Find the lines below holding the word "Jumala" and copy each of them.

(Items from a dataset)
◇ ◇ ◇ ◇

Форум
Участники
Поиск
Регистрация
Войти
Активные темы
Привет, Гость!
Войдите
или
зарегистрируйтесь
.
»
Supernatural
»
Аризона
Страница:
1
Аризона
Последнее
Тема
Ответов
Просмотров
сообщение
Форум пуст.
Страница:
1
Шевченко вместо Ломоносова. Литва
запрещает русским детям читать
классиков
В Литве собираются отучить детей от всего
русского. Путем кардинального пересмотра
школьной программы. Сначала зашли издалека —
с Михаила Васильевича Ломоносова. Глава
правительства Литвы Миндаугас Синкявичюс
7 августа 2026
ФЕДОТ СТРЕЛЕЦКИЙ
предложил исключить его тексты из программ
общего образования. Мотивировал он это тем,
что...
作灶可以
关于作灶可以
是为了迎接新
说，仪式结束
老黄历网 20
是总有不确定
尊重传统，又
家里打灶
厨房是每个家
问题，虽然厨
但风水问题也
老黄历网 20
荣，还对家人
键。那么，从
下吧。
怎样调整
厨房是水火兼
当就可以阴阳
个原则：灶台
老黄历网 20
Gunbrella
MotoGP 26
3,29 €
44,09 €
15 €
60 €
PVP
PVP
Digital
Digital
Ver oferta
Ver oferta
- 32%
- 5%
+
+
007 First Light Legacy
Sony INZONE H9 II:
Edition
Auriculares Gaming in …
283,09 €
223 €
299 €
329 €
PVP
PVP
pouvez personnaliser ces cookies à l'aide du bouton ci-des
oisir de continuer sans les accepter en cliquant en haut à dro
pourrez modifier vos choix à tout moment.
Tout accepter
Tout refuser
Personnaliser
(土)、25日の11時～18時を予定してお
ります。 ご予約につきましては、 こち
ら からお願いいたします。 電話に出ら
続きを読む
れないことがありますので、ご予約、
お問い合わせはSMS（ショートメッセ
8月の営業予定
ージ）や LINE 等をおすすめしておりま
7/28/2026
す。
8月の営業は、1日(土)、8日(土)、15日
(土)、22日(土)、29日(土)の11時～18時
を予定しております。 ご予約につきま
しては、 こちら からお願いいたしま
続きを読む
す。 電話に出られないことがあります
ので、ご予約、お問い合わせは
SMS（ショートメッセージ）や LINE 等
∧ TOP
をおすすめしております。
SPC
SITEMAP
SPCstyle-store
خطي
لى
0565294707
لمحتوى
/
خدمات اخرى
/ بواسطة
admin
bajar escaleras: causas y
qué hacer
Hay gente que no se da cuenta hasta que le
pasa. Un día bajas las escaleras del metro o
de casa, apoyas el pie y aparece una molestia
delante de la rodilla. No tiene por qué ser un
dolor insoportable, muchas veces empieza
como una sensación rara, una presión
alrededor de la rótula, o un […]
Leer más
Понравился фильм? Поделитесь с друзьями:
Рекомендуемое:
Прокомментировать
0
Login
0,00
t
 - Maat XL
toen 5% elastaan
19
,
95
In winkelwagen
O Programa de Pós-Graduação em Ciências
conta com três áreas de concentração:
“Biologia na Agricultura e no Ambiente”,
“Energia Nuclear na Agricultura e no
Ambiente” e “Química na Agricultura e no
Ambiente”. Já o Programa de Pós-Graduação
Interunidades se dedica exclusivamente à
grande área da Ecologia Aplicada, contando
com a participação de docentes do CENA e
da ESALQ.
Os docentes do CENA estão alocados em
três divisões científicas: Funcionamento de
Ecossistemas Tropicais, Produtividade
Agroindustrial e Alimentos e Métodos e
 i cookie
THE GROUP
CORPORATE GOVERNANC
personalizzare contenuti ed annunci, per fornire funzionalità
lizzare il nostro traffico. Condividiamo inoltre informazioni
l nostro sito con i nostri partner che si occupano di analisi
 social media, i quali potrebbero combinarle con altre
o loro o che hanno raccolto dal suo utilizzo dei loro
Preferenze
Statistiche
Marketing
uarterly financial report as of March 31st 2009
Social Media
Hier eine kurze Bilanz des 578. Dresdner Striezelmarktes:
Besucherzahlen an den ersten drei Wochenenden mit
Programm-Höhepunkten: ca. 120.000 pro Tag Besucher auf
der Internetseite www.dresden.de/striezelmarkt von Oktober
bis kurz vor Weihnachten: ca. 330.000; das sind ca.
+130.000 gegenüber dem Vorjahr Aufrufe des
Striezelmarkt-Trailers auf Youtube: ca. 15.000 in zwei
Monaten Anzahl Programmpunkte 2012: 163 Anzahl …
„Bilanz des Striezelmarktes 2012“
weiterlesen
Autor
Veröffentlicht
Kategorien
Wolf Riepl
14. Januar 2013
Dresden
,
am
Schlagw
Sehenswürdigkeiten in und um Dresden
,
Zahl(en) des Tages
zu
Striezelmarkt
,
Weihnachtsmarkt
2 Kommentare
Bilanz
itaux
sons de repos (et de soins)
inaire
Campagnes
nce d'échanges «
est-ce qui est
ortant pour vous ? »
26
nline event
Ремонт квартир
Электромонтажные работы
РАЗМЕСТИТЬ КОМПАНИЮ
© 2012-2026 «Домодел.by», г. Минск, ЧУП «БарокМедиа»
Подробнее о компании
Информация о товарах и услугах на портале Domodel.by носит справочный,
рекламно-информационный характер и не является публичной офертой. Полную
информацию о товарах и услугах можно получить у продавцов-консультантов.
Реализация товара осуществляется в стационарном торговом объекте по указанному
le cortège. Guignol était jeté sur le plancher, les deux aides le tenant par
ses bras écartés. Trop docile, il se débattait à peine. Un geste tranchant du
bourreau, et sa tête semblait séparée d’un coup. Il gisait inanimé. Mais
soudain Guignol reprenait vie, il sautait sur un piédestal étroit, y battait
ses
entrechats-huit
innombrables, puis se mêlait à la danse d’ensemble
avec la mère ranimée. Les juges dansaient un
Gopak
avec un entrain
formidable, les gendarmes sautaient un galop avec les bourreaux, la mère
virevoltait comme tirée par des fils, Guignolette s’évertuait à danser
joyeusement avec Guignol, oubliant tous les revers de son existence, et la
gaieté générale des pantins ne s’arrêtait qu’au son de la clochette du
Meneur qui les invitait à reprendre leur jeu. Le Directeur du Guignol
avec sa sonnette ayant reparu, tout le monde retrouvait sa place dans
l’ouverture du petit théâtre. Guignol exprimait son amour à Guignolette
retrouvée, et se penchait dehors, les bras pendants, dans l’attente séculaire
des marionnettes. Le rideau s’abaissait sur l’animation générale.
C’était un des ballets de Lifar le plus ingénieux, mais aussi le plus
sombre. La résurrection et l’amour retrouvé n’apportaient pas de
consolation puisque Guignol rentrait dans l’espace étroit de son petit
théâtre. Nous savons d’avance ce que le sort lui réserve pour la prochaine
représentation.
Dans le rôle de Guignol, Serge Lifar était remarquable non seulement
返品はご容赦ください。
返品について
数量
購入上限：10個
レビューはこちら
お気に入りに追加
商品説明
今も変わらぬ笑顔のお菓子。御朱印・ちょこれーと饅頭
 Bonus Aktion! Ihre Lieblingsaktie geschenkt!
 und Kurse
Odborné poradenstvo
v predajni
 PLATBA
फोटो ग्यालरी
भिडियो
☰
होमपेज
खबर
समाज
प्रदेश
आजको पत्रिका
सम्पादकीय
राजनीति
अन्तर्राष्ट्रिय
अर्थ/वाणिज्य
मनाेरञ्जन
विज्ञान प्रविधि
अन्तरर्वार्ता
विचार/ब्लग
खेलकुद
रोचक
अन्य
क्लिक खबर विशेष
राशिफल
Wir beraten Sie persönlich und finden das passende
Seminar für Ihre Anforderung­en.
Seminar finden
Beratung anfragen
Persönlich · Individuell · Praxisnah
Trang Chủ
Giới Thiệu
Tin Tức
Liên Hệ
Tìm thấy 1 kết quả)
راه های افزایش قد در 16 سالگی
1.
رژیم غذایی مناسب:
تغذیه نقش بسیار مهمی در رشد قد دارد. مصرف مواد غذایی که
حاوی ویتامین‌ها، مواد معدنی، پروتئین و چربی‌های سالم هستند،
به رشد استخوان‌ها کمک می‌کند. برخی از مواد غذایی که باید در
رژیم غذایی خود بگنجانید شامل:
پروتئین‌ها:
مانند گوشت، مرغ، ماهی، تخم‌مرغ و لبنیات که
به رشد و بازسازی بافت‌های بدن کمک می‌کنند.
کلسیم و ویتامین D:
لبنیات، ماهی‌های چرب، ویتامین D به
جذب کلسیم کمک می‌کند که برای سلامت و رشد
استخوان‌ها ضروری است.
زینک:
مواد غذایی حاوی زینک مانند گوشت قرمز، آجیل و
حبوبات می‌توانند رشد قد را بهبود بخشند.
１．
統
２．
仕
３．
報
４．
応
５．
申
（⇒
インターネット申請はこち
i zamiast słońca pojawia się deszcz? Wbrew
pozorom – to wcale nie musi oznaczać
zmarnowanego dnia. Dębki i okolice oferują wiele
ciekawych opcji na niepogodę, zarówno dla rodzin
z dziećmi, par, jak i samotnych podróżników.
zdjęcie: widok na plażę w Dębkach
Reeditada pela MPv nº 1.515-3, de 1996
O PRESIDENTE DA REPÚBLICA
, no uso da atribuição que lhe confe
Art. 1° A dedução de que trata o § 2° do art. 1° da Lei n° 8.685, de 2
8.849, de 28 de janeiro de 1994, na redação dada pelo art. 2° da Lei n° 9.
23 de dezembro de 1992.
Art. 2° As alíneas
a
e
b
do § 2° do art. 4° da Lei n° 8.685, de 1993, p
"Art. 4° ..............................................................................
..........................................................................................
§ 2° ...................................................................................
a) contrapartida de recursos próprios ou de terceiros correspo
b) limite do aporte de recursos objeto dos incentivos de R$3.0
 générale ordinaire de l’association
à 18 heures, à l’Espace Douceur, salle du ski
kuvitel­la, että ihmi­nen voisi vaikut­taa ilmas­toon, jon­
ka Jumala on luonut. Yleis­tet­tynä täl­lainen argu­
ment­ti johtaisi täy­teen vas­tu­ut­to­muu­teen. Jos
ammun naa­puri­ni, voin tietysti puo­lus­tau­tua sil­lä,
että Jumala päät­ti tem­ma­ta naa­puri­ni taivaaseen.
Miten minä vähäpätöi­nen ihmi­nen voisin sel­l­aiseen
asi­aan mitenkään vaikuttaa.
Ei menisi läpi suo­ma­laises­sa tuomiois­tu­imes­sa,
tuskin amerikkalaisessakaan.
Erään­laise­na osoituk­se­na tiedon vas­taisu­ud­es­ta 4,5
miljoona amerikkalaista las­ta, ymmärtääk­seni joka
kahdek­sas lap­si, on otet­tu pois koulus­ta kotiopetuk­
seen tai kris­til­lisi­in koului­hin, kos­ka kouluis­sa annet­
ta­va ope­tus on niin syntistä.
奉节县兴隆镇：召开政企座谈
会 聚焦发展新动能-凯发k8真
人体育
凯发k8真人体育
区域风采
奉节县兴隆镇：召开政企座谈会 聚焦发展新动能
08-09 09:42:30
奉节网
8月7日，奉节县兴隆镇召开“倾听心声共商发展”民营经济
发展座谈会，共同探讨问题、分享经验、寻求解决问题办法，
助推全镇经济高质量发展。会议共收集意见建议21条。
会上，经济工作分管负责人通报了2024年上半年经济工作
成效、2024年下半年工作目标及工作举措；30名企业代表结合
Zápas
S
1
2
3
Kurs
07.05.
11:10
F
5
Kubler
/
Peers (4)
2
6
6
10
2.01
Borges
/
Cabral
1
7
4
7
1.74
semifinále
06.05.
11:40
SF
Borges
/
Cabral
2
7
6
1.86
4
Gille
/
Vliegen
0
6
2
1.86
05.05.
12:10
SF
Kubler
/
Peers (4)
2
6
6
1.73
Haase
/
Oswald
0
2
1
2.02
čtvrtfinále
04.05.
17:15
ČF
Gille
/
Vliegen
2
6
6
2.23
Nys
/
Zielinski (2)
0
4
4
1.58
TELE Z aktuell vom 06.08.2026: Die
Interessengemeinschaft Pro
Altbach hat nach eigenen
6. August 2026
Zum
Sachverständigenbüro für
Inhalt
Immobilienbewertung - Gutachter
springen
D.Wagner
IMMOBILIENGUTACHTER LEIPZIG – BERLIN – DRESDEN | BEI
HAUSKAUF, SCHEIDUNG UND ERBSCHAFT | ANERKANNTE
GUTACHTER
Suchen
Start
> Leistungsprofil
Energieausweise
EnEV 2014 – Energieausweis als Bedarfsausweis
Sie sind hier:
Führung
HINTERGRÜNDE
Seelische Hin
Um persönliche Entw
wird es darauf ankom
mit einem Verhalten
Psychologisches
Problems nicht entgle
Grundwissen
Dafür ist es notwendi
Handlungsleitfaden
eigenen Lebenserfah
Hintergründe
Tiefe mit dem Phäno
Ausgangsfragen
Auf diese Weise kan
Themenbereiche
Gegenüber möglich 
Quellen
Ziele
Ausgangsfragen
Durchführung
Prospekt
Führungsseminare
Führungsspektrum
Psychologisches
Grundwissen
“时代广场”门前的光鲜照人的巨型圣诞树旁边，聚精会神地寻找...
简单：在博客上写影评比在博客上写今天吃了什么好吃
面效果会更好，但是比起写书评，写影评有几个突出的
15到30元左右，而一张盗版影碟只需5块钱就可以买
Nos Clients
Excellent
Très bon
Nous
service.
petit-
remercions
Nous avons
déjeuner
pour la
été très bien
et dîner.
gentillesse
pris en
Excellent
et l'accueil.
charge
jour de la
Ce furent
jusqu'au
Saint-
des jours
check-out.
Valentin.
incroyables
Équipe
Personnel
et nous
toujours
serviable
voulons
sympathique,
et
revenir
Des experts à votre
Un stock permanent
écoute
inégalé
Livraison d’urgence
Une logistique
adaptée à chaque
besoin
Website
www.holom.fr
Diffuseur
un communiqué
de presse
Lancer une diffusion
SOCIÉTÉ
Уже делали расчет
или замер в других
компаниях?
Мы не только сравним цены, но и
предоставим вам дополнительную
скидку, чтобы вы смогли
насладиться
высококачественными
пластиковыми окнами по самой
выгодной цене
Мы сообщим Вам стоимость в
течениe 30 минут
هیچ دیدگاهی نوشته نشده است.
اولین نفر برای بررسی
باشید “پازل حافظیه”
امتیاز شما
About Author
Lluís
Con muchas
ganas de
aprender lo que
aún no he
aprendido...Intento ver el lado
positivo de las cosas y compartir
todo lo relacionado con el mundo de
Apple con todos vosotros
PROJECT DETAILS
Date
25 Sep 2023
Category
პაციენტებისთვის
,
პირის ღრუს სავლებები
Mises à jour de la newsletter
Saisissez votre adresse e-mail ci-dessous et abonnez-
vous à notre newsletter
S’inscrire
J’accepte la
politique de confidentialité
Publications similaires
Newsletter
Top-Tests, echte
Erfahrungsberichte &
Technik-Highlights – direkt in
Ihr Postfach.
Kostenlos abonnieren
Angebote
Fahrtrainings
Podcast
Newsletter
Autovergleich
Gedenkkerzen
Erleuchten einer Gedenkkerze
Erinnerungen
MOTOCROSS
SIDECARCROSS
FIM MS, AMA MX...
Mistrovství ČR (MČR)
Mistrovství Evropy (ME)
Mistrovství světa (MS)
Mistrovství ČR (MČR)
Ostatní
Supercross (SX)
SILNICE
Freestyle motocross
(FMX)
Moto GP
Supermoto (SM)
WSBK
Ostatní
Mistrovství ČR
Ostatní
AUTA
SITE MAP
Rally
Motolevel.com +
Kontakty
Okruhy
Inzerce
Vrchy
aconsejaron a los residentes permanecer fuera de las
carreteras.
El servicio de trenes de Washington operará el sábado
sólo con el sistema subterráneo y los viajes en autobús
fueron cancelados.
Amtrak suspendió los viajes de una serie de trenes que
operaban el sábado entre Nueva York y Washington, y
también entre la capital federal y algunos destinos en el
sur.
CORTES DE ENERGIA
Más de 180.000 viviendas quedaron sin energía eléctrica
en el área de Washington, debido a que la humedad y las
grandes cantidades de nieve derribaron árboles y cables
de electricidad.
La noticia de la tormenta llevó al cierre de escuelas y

◇ ◇ ◇ ◇

◆ Solved problem
ka Jumala on luonut. Yleis­tet­tynä täl­lainen argu­
että Jumala päät­ti tem­ma­ta naa­puri­ni taivaaseen.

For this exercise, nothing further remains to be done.